Written by: Robert R. Cassman, LPCC
While this article doesn’t attempt to provide an exhaustive list or description of parenting styles, we will discuss three of the major styles. None of the three parenting styles are pathological but there are differences and it will be clear which is the healthiest one.
Permissive parenting involves a parent who wants to be a friend of their child. The permissive parent constantly buys the cooperation of the child. In Walmart, this is the parent who has the out-of-control whiny child who only stops crying when promised something in return. Permissive parents are afraid to discipline the child. “I don’t want her to hate me” a permissive parent is likely to say when asked why discipline isn’t used. Permissive parents feel guilty when they do attempt discipline. These children grow up to be demanding, permissive and excessive. They have poor relationships because they are spoiled and don’t know how to give toward someone else.

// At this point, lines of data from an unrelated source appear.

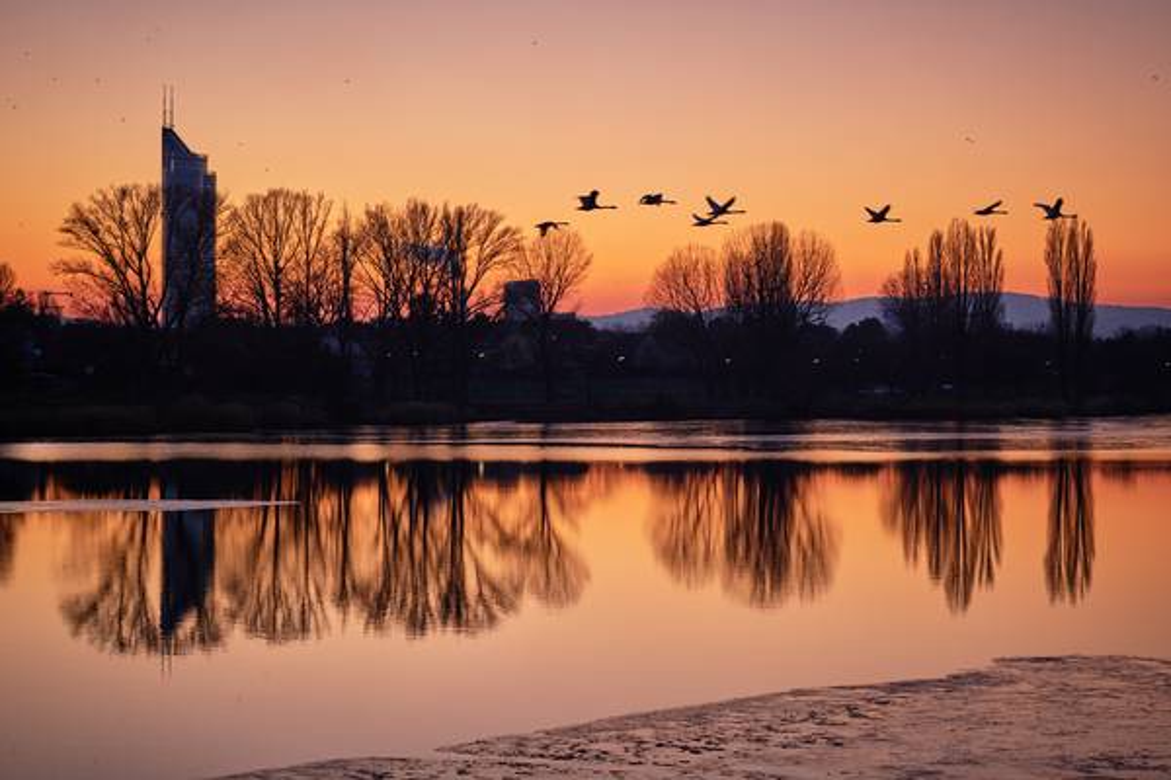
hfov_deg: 24.2
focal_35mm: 84
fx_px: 2732
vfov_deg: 16.3
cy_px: 390
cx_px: 586
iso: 250
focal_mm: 56
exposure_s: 1/125
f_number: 3.6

Authoritarian parenting may look like a “drill sergeant” to others. These parents show very little physical affection. This parent is orderly and structured. The children are, therefore, orderly and structured as well. In Walmart, this parent does not need to redirect his or her children. The children are quiet and control themselves. This parenting is colder and tends to be isolated. There is very little room for special circumstances. These children grow up to have distant relationships and have a difficult time interacting with others who are dissimilar. They may also have a hard time standing up for themselves and tend to get taken advantage of in relationships.
Authoritative parenting is a good mixture of both. The authoritative parent gives a healthy dose of affection and a healthy dose of discipline to the child. This parent disciplines because the child is loved. These children tend to grow up to be healthy adults.